“ONODA – 10 MIL NOITES NA SELVA” ABORDA A IRRACIONAL OBSTINAÇÃO MILITAR.
Por Celso Sabadin.
Podem falar que é lealdade, abnegação, fidelidade, dedicação, paixão… o que for. Mas quando tais conceitos estão ligados ao militarismo, minha leitura sempre será a de fanatismo. Não raramente associado à lavagem cerebral.
Tal obsessão é investigada em “Onoda”, envolvente drama de guerra cujo subtítulo – “10 Mil Noites na Selva” – já dá o tom do que acontece. A partir de uma história real, o filme mostra a trajetória do jovem tenente Hiroo Onoda (Yuya Endo, ótimo), que durante a Segunda Guerra recebe um treinamento considerado de elite, através do qual a resistência e a sobrevivência a qualquer custo se sobrepõem ao tradicional conceito do hara-kiri (suicídio honroso).
Obcecado por tal pensamento, Onoda comanda uma missão nas Filipinas, onde os norte-americanos estão prestes a desembarcar. Porém, como sabemos, o Japão será derrotado… mas ninguém avisou ao incansável tenente e sua tropa.

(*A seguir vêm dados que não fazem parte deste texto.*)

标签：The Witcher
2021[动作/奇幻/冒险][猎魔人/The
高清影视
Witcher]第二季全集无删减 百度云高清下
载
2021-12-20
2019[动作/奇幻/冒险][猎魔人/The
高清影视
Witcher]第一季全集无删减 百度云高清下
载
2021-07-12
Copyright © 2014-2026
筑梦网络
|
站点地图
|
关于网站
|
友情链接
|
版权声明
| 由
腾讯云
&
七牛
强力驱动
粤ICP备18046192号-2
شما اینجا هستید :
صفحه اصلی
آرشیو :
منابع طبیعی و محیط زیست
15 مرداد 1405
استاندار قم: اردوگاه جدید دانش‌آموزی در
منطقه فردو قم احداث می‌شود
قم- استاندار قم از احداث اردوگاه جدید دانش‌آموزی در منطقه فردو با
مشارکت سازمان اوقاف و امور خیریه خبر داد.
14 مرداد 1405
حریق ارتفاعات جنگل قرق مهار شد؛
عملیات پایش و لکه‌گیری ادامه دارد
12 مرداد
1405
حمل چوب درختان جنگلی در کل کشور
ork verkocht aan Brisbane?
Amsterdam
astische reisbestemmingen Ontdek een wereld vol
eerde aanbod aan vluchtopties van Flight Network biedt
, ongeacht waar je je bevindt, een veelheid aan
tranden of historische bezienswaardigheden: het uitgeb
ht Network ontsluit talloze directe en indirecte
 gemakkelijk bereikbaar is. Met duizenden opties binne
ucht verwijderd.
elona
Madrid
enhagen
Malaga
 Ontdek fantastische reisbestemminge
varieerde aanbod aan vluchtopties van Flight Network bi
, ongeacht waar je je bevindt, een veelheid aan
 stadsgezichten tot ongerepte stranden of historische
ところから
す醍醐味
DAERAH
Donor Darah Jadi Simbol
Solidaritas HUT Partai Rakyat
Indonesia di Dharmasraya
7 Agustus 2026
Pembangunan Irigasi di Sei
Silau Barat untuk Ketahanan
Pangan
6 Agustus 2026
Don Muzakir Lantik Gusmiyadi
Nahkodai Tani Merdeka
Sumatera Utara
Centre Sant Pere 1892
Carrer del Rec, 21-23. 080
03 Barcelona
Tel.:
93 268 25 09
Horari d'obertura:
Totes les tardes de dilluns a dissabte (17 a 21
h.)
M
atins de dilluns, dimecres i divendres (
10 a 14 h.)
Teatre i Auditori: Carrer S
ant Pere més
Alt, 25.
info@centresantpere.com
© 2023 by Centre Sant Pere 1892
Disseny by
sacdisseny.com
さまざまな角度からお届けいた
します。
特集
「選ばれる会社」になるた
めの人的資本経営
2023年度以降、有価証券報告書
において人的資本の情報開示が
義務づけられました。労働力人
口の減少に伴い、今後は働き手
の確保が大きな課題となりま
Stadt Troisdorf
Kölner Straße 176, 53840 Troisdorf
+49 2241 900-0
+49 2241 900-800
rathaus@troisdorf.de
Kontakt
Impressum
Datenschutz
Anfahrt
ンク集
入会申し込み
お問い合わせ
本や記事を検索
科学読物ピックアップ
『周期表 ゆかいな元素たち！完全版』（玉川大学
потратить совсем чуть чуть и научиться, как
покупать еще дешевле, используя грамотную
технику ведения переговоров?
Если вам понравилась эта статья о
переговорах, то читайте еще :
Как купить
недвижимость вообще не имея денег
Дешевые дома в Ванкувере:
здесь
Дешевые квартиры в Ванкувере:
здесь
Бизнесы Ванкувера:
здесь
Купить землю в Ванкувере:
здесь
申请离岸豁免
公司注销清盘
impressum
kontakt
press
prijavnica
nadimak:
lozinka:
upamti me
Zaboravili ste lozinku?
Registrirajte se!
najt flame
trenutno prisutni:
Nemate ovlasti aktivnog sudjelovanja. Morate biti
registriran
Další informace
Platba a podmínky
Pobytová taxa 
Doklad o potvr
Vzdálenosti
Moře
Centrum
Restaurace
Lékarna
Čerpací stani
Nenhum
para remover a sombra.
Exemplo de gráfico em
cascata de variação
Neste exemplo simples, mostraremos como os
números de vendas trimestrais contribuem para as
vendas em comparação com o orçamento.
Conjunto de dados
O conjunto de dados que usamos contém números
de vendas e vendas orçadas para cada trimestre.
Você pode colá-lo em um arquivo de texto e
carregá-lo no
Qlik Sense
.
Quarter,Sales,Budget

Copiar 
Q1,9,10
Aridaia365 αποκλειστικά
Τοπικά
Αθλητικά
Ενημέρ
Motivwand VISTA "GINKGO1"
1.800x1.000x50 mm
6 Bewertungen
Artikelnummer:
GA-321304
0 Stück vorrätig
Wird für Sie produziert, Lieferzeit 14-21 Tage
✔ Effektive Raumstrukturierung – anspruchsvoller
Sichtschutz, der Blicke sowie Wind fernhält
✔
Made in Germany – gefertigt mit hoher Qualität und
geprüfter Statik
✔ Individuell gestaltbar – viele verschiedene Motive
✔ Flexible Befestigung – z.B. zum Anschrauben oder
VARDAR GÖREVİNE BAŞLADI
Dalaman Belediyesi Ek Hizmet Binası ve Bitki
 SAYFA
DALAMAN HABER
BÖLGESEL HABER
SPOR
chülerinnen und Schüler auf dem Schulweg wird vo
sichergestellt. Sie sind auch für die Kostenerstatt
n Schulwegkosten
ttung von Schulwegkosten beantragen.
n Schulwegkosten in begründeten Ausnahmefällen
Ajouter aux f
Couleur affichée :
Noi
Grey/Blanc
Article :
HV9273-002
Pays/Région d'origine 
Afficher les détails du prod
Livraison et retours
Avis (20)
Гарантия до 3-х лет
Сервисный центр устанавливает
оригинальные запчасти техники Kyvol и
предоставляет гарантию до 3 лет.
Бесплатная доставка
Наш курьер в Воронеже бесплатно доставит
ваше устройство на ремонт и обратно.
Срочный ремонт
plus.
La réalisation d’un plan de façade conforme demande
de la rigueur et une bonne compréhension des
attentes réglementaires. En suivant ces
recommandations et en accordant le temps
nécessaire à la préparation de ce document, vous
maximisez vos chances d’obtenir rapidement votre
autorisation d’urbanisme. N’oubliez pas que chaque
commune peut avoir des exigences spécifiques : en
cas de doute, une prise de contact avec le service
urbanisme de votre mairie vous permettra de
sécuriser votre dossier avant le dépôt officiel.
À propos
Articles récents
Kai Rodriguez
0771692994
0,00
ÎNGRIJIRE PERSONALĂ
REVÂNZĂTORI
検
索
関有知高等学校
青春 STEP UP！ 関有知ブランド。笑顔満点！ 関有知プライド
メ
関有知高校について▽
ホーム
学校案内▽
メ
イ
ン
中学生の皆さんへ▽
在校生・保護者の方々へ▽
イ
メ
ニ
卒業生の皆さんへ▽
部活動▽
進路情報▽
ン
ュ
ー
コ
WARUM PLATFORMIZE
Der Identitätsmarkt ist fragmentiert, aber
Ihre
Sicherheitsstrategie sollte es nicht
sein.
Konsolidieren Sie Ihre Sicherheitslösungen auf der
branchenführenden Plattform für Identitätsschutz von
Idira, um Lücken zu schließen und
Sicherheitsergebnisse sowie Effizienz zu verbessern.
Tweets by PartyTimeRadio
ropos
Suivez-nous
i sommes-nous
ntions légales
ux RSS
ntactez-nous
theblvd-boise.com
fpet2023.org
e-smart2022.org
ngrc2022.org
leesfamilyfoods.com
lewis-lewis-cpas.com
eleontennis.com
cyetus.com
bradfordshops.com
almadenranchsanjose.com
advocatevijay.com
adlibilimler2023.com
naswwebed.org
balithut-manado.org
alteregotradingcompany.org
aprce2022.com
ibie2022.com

O roteiro de Vincent Poymiro, realizado em parceria com o próprio diretor, Arthur Harari (ambos franceses) personaliza e personifica a figura lendária do soldado japonês que jamais abandona seu posto enquanto não receber ordem explícitas de seu comandante para tal. Mesmo que a ordem jamais lhe chegue.
Certamente há uma base de verdade nestas histórias, mas por outro lado tal mitologia também foi largamente explorada no ocidente pós-Guerra para buscar algum tipo de legitimação do genocídio nuclear de 1945. A ideia era tentar vender a falsa narrativa que a obstinação irracional dos japoneses era tão grande que – se não fossem as bombas atômicas – a Guerra teria demorado muito mais a terminar.
Mentiras políticas à parte, “Onoda” mantém-se estrito ao ponto de vista do protagonista, optando por evitar as questões extra-guerra que dramaturgicamente jamais seriam do conhecimento dele. Ou seja, atrela a única realidade experimentada pelo tenente ao unidimensionalismo da percepção das plateias, estratégia das mais bem sucedidas para criar fortes laços de empatia com o pequeno grupo de personagens interpretado por um ótimo elenco.
Coproduzido por França, Japão, Alemanha, Bélgica Itália e Camboja, “Onoda” venceu o César de roteiro original e foi selecionado para a mostra Um Certo Olhar, em Cannes, além de colecionar várias premiações e indicações em outros festivais internacionais (incluindo de São Paulo).
Curiosidade que não chega a ser spoiler: o Tenente Onoda chegou a ser fazendeiro em Mato Grosso do Sul.
O longa estreou nos cinemas no último 25 de agosto.